----- SOURCE MATERIAL -----

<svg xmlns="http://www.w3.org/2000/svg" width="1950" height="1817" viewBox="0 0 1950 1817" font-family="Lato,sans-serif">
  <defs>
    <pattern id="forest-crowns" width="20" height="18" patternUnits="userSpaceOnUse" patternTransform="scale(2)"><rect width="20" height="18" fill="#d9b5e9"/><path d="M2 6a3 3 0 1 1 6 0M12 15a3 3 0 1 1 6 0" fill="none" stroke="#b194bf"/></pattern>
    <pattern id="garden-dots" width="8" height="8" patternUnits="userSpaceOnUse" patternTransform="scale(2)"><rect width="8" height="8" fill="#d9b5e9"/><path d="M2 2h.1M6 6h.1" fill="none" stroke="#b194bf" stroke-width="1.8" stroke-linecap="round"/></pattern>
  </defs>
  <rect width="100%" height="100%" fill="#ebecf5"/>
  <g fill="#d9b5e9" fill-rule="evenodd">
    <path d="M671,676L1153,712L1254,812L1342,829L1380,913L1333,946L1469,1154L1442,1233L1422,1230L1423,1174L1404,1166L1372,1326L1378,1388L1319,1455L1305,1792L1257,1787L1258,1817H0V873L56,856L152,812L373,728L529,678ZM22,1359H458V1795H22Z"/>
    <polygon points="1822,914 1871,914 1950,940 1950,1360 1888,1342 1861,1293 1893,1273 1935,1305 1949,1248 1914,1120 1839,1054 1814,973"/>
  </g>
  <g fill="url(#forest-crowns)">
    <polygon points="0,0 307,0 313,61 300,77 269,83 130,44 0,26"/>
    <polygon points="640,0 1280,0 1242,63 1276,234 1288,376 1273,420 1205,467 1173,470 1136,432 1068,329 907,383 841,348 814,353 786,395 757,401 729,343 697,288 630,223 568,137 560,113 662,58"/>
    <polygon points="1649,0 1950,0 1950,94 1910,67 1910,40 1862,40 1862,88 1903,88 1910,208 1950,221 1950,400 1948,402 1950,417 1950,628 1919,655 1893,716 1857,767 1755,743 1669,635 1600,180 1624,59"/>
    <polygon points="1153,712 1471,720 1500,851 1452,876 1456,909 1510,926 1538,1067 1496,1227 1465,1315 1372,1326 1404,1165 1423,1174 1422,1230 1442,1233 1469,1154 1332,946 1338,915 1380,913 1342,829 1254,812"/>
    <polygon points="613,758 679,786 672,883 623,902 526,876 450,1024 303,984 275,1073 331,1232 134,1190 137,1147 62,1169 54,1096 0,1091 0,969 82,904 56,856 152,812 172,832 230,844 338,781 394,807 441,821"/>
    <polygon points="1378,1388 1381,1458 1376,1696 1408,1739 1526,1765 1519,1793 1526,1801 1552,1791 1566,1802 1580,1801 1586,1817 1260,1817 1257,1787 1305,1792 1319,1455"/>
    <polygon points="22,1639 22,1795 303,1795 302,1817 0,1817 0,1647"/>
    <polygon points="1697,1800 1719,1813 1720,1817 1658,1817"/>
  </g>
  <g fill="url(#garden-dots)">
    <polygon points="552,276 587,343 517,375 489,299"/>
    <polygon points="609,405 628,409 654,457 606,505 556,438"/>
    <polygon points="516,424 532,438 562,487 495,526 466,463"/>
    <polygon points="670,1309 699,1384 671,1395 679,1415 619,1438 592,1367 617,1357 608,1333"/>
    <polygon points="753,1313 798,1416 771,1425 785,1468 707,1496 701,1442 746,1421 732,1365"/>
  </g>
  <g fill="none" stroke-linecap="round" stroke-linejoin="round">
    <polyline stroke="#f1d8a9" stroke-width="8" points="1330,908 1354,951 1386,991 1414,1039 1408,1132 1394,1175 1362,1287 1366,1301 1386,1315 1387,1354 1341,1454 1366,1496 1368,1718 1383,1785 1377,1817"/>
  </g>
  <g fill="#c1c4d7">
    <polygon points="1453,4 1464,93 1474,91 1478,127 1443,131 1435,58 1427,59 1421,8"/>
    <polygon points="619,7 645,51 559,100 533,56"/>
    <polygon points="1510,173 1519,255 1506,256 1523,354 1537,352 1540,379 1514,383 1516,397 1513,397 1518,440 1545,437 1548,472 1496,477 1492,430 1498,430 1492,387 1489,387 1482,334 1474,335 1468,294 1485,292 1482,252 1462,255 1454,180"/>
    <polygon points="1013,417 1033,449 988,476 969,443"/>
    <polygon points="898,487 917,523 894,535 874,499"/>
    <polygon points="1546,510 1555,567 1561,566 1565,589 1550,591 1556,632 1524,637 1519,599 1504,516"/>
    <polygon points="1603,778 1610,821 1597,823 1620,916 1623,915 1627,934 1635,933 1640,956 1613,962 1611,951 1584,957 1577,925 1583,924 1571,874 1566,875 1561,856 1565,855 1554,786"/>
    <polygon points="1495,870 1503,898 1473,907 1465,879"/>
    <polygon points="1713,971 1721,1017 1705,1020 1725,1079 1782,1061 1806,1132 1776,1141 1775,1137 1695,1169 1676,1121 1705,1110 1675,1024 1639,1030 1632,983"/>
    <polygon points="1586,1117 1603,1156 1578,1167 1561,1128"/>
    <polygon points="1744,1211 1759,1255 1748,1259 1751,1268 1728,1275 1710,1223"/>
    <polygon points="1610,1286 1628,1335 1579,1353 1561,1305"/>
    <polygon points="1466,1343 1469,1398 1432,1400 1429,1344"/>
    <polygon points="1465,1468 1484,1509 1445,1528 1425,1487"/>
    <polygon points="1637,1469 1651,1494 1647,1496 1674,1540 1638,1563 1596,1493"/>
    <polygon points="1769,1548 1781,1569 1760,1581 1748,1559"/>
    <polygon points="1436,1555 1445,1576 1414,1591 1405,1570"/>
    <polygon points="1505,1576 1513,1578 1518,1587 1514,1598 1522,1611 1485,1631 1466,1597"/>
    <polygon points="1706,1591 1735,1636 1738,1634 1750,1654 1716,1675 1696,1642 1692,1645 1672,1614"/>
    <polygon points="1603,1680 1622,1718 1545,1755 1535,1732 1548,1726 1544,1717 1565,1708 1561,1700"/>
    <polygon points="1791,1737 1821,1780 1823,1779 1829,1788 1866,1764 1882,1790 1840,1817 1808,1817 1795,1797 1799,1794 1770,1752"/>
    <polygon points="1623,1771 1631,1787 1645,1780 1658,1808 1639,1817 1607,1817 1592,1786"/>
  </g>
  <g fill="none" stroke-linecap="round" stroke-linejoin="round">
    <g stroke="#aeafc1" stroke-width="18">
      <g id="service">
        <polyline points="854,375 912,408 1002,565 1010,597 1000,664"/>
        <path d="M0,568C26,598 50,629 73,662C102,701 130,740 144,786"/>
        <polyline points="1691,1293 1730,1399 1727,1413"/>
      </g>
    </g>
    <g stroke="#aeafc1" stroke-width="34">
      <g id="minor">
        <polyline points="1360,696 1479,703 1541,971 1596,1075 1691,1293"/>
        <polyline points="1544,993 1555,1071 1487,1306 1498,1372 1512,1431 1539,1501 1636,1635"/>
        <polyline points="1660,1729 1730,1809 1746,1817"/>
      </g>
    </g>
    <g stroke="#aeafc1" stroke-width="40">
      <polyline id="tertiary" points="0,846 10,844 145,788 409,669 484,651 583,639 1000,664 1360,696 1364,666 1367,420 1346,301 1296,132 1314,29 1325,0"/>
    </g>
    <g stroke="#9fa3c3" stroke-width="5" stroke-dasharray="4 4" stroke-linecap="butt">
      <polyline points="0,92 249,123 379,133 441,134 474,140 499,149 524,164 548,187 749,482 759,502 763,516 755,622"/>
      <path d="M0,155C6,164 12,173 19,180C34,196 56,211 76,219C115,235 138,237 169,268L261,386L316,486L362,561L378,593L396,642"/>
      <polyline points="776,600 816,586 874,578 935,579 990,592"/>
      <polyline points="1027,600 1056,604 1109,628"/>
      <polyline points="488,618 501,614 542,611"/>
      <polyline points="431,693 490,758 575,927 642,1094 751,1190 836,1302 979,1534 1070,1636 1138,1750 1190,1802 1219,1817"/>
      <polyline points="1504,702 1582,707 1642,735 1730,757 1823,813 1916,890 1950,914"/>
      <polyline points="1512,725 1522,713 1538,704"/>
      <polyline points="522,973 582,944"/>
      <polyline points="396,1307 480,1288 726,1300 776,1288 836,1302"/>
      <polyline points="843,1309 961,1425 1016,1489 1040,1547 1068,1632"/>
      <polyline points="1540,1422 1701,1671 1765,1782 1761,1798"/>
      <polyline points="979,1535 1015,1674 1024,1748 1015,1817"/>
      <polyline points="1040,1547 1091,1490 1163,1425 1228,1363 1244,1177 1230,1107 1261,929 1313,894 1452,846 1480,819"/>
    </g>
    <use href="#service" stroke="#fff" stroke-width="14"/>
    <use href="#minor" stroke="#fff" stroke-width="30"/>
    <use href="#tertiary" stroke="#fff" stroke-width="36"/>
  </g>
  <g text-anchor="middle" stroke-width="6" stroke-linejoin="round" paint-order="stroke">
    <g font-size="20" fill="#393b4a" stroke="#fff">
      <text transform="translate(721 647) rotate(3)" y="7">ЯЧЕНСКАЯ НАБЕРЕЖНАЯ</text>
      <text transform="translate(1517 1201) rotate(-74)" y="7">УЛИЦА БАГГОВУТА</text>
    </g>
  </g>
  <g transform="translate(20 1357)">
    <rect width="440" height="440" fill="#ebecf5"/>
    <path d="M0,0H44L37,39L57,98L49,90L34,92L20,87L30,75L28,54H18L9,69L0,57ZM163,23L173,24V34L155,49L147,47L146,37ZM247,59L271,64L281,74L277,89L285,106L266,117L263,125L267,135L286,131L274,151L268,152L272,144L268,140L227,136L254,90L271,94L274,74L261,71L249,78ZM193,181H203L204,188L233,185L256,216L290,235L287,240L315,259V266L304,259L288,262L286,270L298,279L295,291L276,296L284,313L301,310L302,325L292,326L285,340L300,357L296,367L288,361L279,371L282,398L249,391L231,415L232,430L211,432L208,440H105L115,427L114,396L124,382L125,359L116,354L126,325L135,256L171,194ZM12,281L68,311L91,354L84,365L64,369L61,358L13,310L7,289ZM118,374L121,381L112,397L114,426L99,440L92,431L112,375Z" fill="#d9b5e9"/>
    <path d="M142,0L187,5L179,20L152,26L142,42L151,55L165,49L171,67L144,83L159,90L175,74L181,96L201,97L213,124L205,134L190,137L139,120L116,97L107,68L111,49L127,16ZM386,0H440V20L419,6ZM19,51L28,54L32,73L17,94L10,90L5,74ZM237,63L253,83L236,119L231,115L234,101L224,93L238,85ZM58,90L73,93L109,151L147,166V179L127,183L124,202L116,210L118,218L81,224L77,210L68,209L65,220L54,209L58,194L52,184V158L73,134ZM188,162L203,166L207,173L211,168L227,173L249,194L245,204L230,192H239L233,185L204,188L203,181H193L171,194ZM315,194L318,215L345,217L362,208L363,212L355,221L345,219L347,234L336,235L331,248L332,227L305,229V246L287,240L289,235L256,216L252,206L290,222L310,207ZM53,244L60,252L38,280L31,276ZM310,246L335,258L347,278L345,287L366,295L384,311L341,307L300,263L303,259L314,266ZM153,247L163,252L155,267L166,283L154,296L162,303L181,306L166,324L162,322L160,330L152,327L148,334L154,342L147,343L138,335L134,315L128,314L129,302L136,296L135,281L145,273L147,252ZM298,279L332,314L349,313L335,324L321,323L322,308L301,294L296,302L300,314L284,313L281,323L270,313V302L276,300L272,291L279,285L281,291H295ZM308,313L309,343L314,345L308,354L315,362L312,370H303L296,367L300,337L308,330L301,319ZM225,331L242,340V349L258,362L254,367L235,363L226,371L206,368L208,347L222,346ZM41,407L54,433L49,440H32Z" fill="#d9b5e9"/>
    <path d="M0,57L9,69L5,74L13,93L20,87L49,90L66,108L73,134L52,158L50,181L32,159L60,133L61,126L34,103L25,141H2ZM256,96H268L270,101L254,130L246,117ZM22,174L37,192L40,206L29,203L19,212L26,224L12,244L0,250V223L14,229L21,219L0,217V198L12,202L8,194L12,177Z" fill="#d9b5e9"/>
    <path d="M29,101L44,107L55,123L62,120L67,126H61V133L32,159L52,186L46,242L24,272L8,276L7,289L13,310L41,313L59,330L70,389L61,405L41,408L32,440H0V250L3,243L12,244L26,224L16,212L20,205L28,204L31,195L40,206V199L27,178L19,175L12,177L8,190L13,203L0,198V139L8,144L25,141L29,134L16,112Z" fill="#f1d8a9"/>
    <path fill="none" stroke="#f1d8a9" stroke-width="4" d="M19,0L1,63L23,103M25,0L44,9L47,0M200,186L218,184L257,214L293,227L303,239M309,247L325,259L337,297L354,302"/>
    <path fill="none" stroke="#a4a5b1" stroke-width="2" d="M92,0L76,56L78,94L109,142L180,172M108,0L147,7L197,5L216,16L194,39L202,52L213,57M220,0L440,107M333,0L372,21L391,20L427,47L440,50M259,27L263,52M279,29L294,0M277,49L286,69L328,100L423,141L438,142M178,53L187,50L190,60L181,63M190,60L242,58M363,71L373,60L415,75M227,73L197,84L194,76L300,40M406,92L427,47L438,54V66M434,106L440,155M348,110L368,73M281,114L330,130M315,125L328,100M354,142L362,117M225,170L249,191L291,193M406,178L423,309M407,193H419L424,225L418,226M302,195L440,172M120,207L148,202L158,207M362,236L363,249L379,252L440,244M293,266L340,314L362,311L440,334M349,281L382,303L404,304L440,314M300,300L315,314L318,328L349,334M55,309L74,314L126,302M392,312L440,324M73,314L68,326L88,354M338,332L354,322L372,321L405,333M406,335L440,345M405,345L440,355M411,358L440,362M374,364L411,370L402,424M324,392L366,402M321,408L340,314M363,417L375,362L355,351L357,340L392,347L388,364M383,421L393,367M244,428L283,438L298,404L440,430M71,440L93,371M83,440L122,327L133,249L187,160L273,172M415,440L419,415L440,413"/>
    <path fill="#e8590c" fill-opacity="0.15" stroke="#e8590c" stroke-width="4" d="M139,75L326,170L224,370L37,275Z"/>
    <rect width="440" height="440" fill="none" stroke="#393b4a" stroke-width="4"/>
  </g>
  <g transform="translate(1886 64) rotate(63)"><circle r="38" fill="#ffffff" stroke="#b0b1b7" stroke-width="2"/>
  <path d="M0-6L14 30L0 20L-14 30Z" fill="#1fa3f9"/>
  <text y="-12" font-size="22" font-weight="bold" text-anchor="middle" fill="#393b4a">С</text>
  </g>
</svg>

-----

## [PROBLEM TO WORK ON]
Reproduce each line of the entries in which the word "size" is found.

## [ANSWER AREA]
    <g font-size="20" fill="#393b4a" stroke="#fff">
  <text y="-12" font-size="22" font-weight="bold" text-anchor="middle" fill="#393b4a">С</text>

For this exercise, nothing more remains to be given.